Degrees of freedom (df) refer to the number of independent values or quantities which can be assigned to a statistical distribution. They are crucial in determining the critical value of t for hypothesis testing.
When working with two samples and not assuming equal variances, degrees of freedom are calculated using the formula:
\[ df = \frac{\left( \frac{s_1^2}{n_1} + \frac{s_2^2}{n_2} \right)^2}{\frac{(\frac{s_1^2}{n_1})^2}{n_1 - 1} + \frac{(\frac{s_2^2}{n_2})^2}{n_2 - 1}} \]
In our exercise, after substituting the values, we found the degrees of freedom to be approximately 76.
Degrees of freedom help us find the correct critical t-value from the t-distribution table for our hypothesis test.

significance level

The significance level (\(\alpha\)) is the threshold for deciding whether a hypothesis test result is statistically significant. It's the probability of rejecting the null hypothesis when it is actually true (Type I error). Common values for \(\alpha\) are 0.05, 0.01, or 0.10.
In this problem, we use a 0.05 significance level. This means that we are willing to accept a 5% chance of incorrectly rejecting the null hypothesis.
If our calculated p-value is less than 0.05, we reject the null hypothesis. Conversely, if it is greater than 0.05, we fail to reject it.
The significance level thus acts as a decision rule that helps us determine the strength of our evidence.
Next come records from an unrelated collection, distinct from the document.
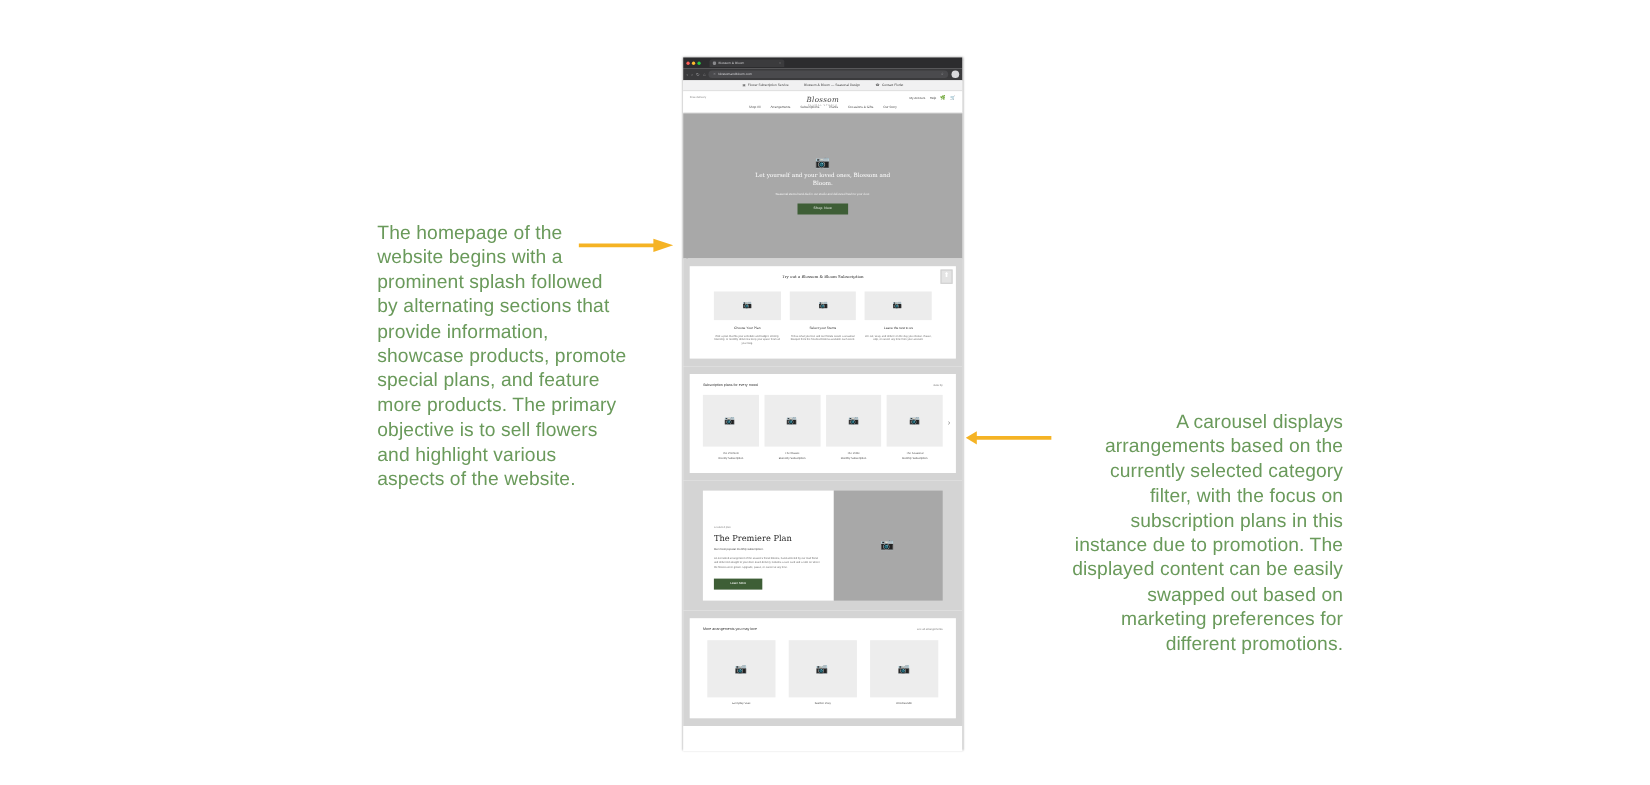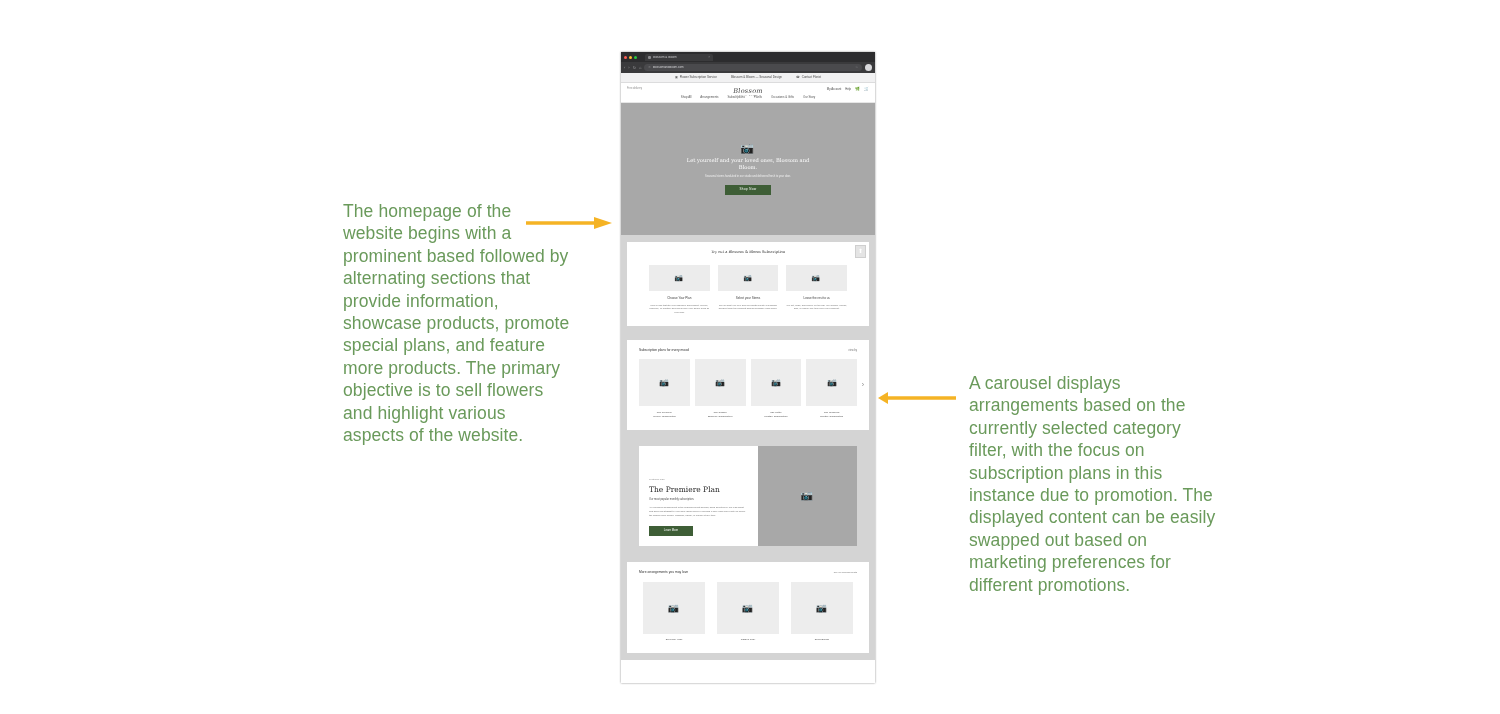--- a/index.html
+++ b/index.html
@@ -18,21 +18,21 @@
   
   .annotation {
     position: absolute;
     color: #6a9a5b;
     font-size: 17.5px;
     line-height: 1.28;
     font-family: "Liberation Sans", sans-serif;
     letter-spacing: 0.1px;
   }
   #annotation-left  { left: 343px; top: 200px; width: 228px; }
-  #annotation-right { left: 969px; top: 372px; width: 252px; }
+  #annotation-right { left: 969px; top: 372px; width: 252px; text-align: right; }
 
   
   .arrow-wrap { position: absolute; }
   #arrow-left  { left: 526px; top: 216px; width: 86px; height: 14px; }
   #arrow-right { left: 878px; top: 391px; width: 78px; height: 14px; }
 
   
   #browser-window {
     position: absolute;
     left: 621px;
@@ -412,21 +412,21 @@
     display: flex;
     align-items: center;
     justify-content: center;
     margin-bottom: 5px;
   }
   .bottom-label { font-size: 2.5px; color: #4a4a4a; line-height: 1; }
 </style>
 </head>
 <body>
 
-<div class="annotation" id="annotation-left">The homepage of the website begins with a prominent based followed by alternating sections that provide information, showcase products, promote special plans, and feature more products. The primary objective is to sell flowers and highlight various aspects of the website.</div>
+<div class="annotation" id="annotation-left">The homepage of the website begins with a prominent splash followed by alternating sections that provide information, showcase products, promote special plans, and feature more products. The primary objective is to sell flowers and highlight various aspects of the website.</div>
 
 <div class="annotation" id="annotation-right">A carousel displays arrangements based on the currently selected category filter, with the focus on subscription plans in this instance due to promotion. The displayed content can be easily swapped out based on marketing preferences for different promotions.</div>
 
 <div class="arrow-wrap" id="arrow-left">
   <svg width="86" height="14" viewBox="0 0 86 14">
     <line x1="0" y1="7" x2="70" y2="7" stroke="#f5b324" stroke-width="3.4"></line>
     <polygon points="68,1 86,7 68,13" fill="#f5b324"></polygon>
   </svg>
 </div>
vending machines and coin weight

The weight of coins is vital in the design and operation of vending machines, as they need to correctly identify and validate coins to function properly. Even slight differences in weight can potentially cause issues.
In our exercise, pre-1964 quarters were found to be heavier than post-1964 quarters. However, vending machines have a tolerance range to accommodate slight variations in coin weight. This tolerance range ensures that despite the small decrease in weight for post-1964 quarters, they are still recognized and accepted as valid quarters by vending machines.
Understanding this tolerance helps explain why vending machines are not significantly affected by the weight change, maintaining their functionality and reliability.